Student Adaptation Problems to the Post-Pandemic Situation and How to Build Back Better Turkish Higher Education in the Post-COVID-19 Period

The coronavirus, known as COVID-19, which occurred in late December 2019 in the Chinese city of Wuhan, has wreaked havoc on life in several ways, from individual life to family and social life, from health services to economics and politics across the world. Around 6 million people lost their lives. Millions of people have begun to suffer profound psychological problems, millions of people have lost their jobs, and many have fallen into poverty-stricken situations. But the most impacted area of life is education. Schools have shut down their doors as a precaution to their students for a long time to avoid the rapid spread of the virus to the broader population. Thus, there has been a sudden shift in the education system from the traditional face-to-face model to the online one since March 2020. Students have started using their computers, mobile phones, tablets and so on to take their education without interruption.

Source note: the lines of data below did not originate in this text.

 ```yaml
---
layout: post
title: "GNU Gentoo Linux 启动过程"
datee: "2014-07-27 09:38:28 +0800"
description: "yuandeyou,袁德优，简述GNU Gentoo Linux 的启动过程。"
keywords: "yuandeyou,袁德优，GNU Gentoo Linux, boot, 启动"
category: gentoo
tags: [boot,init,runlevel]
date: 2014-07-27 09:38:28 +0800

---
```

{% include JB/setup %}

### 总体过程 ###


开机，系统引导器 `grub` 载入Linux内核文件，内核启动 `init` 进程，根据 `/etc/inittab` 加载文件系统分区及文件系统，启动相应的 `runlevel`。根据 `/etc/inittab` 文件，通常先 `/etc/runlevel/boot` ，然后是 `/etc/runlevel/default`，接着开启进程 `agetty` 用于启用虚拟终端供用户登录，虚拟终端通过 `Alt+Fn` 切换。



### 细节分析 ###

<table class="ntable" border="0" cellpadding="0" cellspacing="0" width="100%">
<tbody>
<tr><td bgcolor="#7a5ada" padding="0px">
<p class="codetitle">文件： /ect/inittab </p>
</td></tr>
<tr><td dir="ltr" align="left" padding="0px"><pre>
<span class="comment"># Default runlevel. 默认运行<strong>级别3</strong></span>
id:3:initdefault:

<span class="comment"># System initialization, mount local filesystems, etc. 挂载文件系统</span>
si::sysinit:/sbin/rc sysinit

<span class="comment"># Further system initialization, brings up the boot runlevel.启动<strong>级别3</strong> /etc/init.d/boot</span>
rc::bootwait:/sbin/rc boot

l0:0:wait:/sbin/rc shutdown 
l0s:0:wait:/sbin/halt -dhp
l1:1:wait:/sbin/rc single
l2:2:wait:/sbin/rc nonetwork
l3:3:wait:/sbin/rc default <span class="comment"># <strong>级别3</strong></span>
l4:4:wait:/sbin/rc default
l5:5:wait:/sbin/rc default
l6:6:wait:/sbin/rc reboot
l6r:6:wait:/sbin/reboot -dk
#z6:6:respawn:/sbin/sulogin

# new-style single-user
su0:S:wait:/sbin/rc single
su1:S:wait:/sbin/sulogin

The success and failure of this new urgent shift have drawn various criticisms from different perspectives, and they will continue to do so for a while. Both students and faculty faced many challenges concerning the new situation. For faculty, the delivery of courses, proper continuation of the planned curriculum, motivation of students, assessments and intimacy and so on have become main concerns. On the other hand, many students have also had many difficulties such as the lack of technological equipment, weak or inadequate internet connection and insufficient space of proper study, loss of intimacy with faculty and friends and thus socialisation, yet what is more important for some students is that they have developed different habits of study in which they were not very serious, concerned, and engaged but loose, free, and indifferent behind the webcam. However, when the face-to-face or hybrid form of teaching started in the fall semester of 2021-2022 academic, both faculty and students started having difficulty adapting to normalcy as it used to be in the past. This adaptation problem affects students’ academic success and creates psychological frustration among faculties and students.
This paper will focus on this adaptation problem faculty and students encounter when they are back to school during the post-COVID-19 period – the issues intricately linked to how faculty and student may adapt themselves to normalcy at the university after a long interval of lockdown. As for this issue, there are mixed statements from the university authorities and faculty members, and my own “real-life experiences” show that the students – old students and newcomers, who graduated from the high school a year before – seem to suffer a kind of adaptation problems to normal study atmosphere in the wake of the two-year-long lockdown. Students tend to act as in the period of lockdown – free, relaxed, and indifferent; they do not like pressure to study, and they seem bored and less interested in the classroom. Not only does this new situation influence faculty’s psyche and motivation in the school, but it also affects students’ learning process and academic success. In this respect, this paper will first present these adaptation problems and how they impact the students’ individual lives and educational success through interviews with university students and faculty members. Finally, the paper will suggest workable solutions to overcome these problems and bring students back to normalcy in their lives for the sake of their academic success at the university and afterwards.